___ STUDY MATERIAL
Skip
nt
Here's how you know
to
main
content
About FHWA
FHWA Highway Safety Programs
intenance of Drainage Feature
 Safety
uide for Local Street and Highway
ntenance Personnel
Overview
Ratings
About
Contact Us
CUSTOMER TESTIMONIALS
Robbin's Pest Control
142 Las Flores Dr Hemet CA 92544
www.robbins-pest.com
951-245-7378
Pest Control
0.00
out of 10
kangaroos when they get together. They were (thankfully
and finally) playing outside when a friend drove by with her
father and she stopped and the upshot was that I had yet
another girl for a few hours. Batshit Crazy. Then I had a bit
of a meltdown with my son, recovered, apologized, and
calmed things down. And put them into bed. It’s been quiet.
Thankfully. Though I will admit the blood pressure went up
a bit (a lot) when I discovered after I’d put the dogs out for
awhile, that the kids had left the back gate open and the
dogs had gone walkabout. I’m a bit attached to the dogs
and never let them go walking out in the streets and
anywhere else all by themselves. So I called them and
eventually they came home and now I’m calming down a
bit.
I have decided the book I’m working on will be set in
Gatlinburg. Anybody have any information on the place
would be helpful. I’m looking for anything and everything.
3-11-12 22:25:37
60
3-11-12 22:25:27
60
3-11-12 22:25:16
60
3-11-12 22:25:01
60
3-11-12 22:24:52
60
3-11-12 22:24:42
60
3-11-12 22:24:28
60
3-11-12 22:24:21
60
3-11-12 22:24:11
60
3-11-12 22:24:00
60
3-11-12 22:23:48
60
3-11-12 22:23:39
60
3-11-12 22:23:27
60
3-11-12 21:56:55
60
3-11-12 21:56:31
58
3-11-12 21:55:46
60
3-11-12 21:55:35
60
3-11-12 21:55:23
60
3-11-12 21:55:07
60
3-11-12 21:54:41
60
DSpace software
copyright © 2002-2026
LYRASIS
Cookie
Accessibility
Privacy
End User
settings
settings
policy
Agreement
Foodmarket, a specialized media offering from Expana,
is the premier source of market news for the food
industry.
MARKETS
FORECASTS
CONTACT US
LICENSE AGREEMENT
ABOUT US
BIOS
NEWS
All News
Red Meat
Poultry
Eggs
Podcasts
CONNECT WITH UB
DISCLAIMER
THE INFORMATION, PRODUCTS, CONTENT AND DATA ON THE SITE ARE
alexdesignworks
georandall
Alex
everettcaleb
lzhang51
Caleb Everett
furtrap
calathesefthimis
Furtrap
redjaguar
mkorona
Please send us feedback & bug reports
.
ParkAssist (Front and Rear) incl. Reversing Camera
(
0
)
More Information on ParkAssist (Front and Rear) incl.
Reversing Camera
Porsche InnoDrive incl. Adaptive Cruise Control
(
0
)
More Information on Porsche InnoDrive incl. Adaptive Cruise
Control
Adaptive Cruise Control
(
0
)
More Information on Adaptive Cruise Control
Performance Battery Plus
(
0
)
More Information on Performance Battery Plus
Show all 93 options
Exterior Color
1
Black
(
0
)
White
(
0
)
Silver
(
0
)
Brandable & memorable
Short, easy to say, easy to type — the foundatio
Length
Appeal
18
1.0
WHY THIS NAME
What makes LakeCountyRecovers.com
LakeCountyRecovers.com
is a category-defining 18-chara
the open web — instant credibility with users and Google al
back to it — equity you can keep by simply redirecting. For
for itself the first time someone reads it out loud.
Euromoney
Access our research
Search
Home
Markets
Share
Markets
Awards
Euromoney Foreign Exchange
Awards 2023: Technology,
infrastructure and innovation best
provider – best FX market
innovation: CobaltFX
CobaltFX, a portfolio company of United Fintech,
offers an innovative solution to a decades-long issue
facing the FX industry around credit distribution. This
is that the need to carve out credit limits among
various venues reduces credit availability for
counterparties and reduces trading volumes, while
______
▸ REQUIREMENT:
The answer is every entry, repeated word for word.

▸ RESULT:
Skip
nt
Here's how you know
to
main
content
About FHWA
FHWA Highway Safety Programs
intenance of Drainage Feature
 Safety
uide for Local Street and Highway
ntenance Personnel
Overview
Ratings
About
Contact Us
CUSTOMER TESTIMONIALS
Robbin's Pest Control
142 Las Flores Dr Hemet CA 92544
www.robbins-pest.com
951-245-7378
Pest Control
0.00
out of 10
kangaroos when they get together. They were (thankfully
and finally) playing outside when a friend drove by with her
father and she stopped and the upshot was that I had yet
another girl for a few hours. Batshit Crazy. Then I had a bit
of a meltdown with my son, recovered, apologized, and
calmed things down. And put them into bed. It’s been quiet.
Thankfully. Though I will admit the blood pressure went up
a bit (a lot) when I discovered after I’d put the dogs out for
awhile, that the kids had left the back gate open and the
dogs had gone walkabout. I’m a bit attached to the dogs
and never let them go walking out in the streets and
anywhere else all by themselves. So I called them and
eventually they came home and now I’m calming down a
bit.
I have decided the book I’m working on will be set in
Gatlinburg. Anybody have any information on the place
would be helpful. I’m looking for anything and everything.
3-11-12 22:25:37
60
3-11-12 22:25:27
60
3-11-12 22:25:16
60
3-11-12 22:25:01
60
3-11-12 22:24:52
60
3-11-12 22:24:42
60
3-11-12 22:24:28
60
3-11-12 22:24:21
60
3-11-12 22:24:11
60
3-11-12 22:24:00
60
3-11-12 22:23:48
60
3-11-12 22:23:39
60
3-11-12 22:23:27
60
3-11-12 21:56:55
60
3-11-12 21:56:31
58
3-11-12 21:55:46
60
3-11-12 21:55:35
60
3-11-12 21:55:23
60
3-11-12 21:55:07
60
3-11-12 21:54:41
60
DSpace software
copyright © 2002-2026
LYRASIS
Cookie
Accessibility
Privacy
End User
settings
settings
policy
Agreement
Foodmarket, a specialized media offering from Expana,
is the premier source of market news for the food
industry.
MARKETS
FORECASTS
CONTACT US
LICENSE AGREEMENT
ABOUT US
BIOS
NEWS
All News
Red Meat
Poultry
Eggs
Podcasts
CONNECT WITH UB
DISCLAIMER
THE INFORMATION, PRODUCTS, CONTENT AND DATA ON THE SITE ARE
alexdesignworks
georandall
Alex
everettcaleb
lzhang51
Caleb Everett
furtrap
calathesefthimis
Furtrap
redjaguar
mkorona
Please send us feedback & bug reports
.
ParkAssist (Front and Rear) incl. Reversing Camera
(
0
)
More Information on ParkAssist (Front and Rear) incl.
Reversing Camera
Porsche InnoDrive incl. Adaptive Cruise Control
(
0
)
More Information on Porsche InnoDrive incl. Adaptive Cruise
Control
Adaptive Cruise Control
(
0
)
More Information on Adaptive Cruise Control
Performance Battery Plus
(
0
)
More Information on Performance Battery Plus
Show all 93 options
Exterior Color
1
Black
(
0
)
White
(
0
)
Silver
(
0
)
Brandable & memorable
Short, easy to say, easy to type — the foundatio
Length
Appeal
18
1.0
WHY THIS NAME
What makes LakeCountyRecovers.com
LakeCountyRecovers.com
is a category-defining 18-chara
the open web — instant credibility with users and Google al
back to it — equity you can keep by simply redirecting. For
for itself the first time someone reads it out loud.
Euromoney
Access our research
Search
Home
Markets
Share
Markets
Awards
Euromoney Foreign Exchange
Awards 2023: Technology,
infrastructure and innovation best
provider – best FX market
innovation: CobaltFX
CobaltFX, a portfolio company of United Fintech,
offers an innovative solution to a decades-long issue
facing the FX industry around credit distribution. This
is that the need to carve out credit limits among
various venues reduces credit availability for
counterparties and reduces trading volumes, while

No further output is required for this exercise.